▸ **Problem statement**
Reproduce every line of the listing below word for word, leaving out the pictures.

[Saved entries]
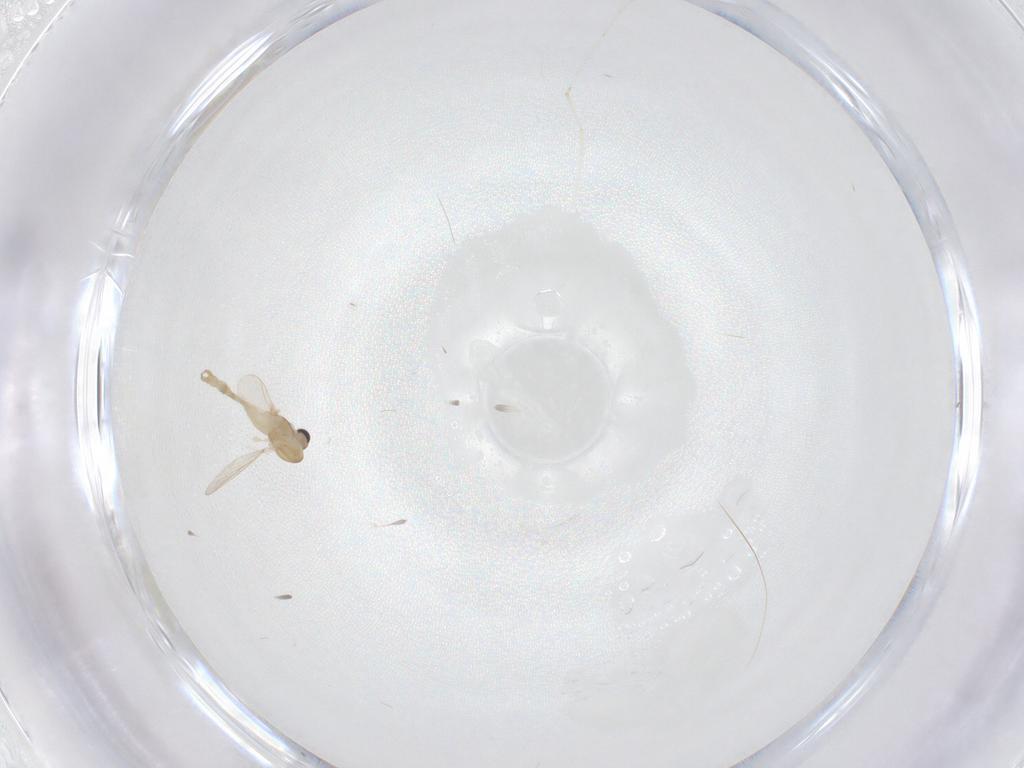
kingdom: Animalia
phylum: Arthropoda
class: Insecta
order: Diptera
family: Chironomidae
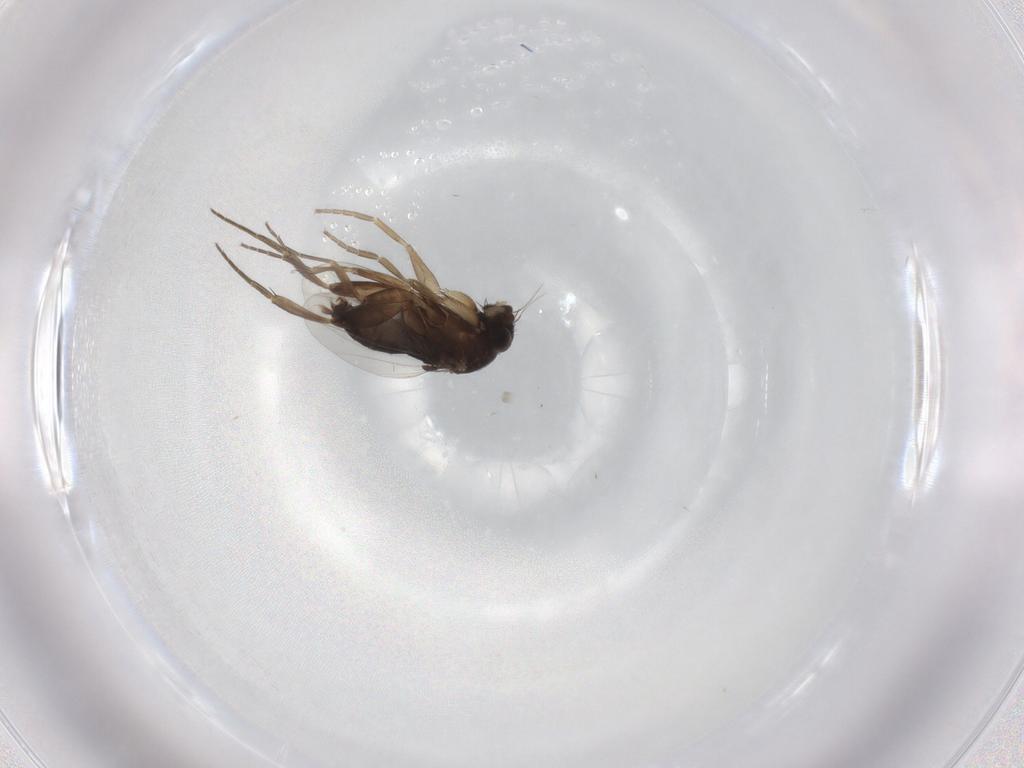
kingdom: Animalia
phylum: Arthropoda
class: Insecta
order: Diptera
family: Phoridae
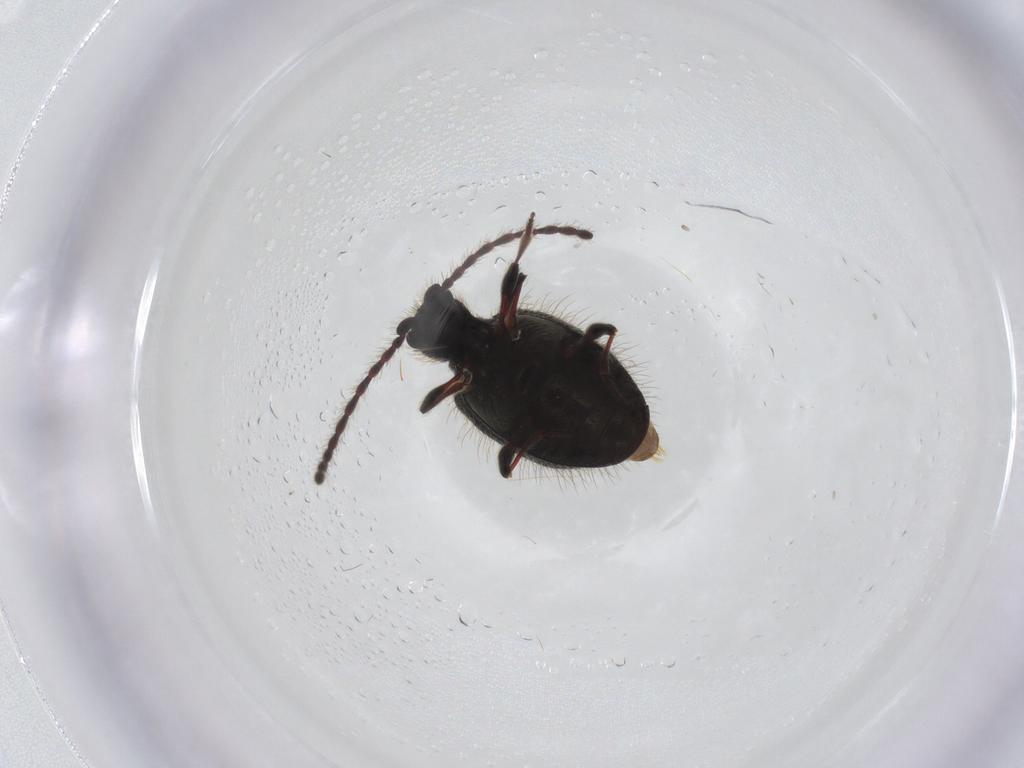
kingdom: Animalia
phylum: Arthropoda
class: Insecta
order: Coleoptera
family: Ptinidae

▸ **Right answer**
kingdom: Animalia
phylum: Arthropoda
class: Insecta
order: Diptera
family: Chironomidae
kingdom: Animalia
phylum: Arthropoda
class: Insecta
order: Diptera
family: Phoridae
kingdom: Animalia
phylum: Arthropoda
class: Insecta
order: Coleoptera
family: Ptinidae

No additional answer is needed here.